EXTRACTED RECORDS:
++++++++

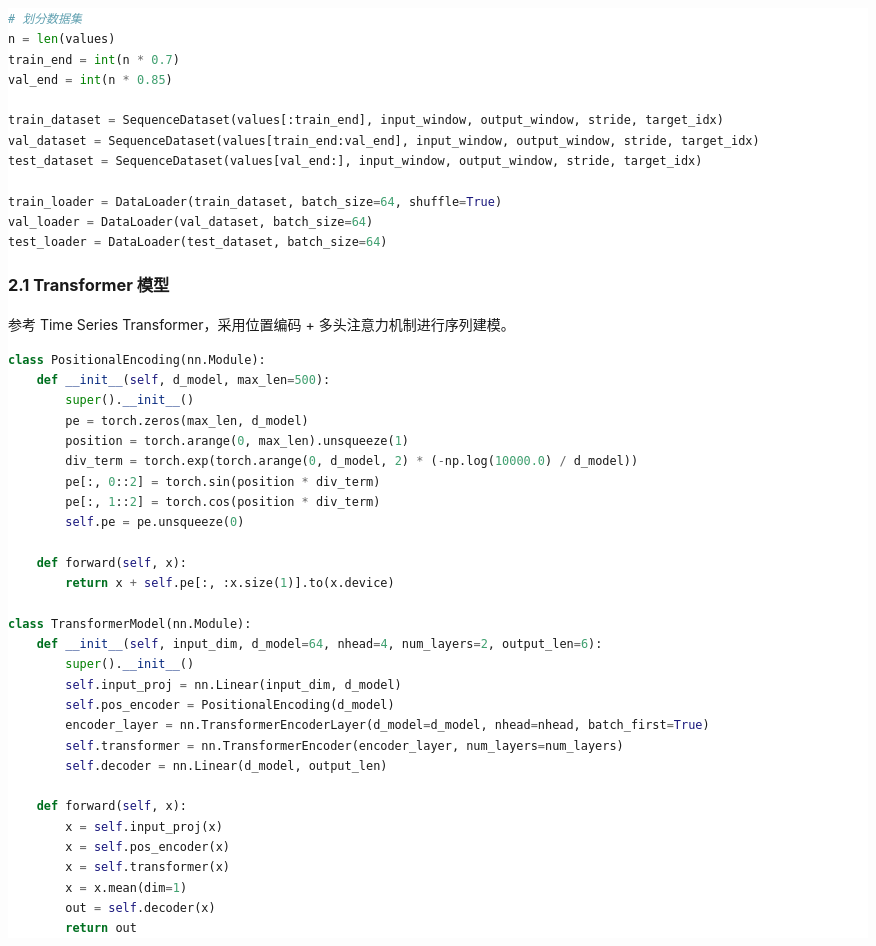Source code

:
 ```python
# 划分数据集
n = len(values)
train_end = int(n * 0.7)
val_end = int(n * 0.85)

train_dataset = SequenceDataset(values[:train_end], input_window, output_window, stride, target_idx)
val_dataset = SequenceDataset(values[train_end:val_end], input_window, output_window, stride, target_idx)
test_dataset = SequenceDataset(values[val_end:], input_window, output_window, stride, target_idx)

train_loader = DataLoader(train_dataset, batch_size=64, shuffle=True)
val_loader = DataLoader(val_dataset, batch_size=64)
test_loader = DataLoader(test_dataset, batch_size=64)

```

### 2.1 Transformer 模型

参考 Time Series Transformer，采用位置编码 + 多头注意力机制进行序列建模。



```python
class PositionalEncoding(nn.Module):
    def __init__(self, d_model, max_len=500):
        super().__init__()
        pe = torch.zeros(max_len, d_model)
        position = torch.arange(0, max_len).unsqueeze(1)
        div_term = torch.exp(torch.arange(0, d_model, 2) * (-np.log(10000.0) / d_model))
        pe[:, 0::2] = torch.sin(position * div_term)
        pe[:, 1::2] = torch.cos(position * div_term)
        self.pe = pe.unsqueeze(0)

    def forward(self, x):
        return x + self.pe[:, :x.size(1)].to(x.device)

class TransformerModel(nn.Module):
    def __init__(self, input_dim, d_model=64, nhead=4, num_layers=2, output_len=6):
        super().__init__()
        self.input_proj = nn.Linear(input_dim, d_model)
        self.pos_encoder = PositionalEncoding(d_model)
        encoder_layer = nn.TransformerEncoderLayer(d_model=d_model, nhead=nhead, batch_first=True)
        self.transformer = nn.TransformerEncoder(encoder_layer, num_layers=num_layers)
        self.decoder = nn.Linear(d_model, output_len)

    def forward(self, x):
        x = self.input_proj(x)
        x = self.pos_encoder(x)
        x = self.transformer(x)
        x = x.mean(dim=1)
        out = self.decoder(x)
        return out

```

++++++++

WHAT IS EXPECTED:
After identifying the lines above that contain "Module", copy each one.

THE ANSWER:
class PositionalEncoding(nn.Module):
class TransformerModel(nn.Module):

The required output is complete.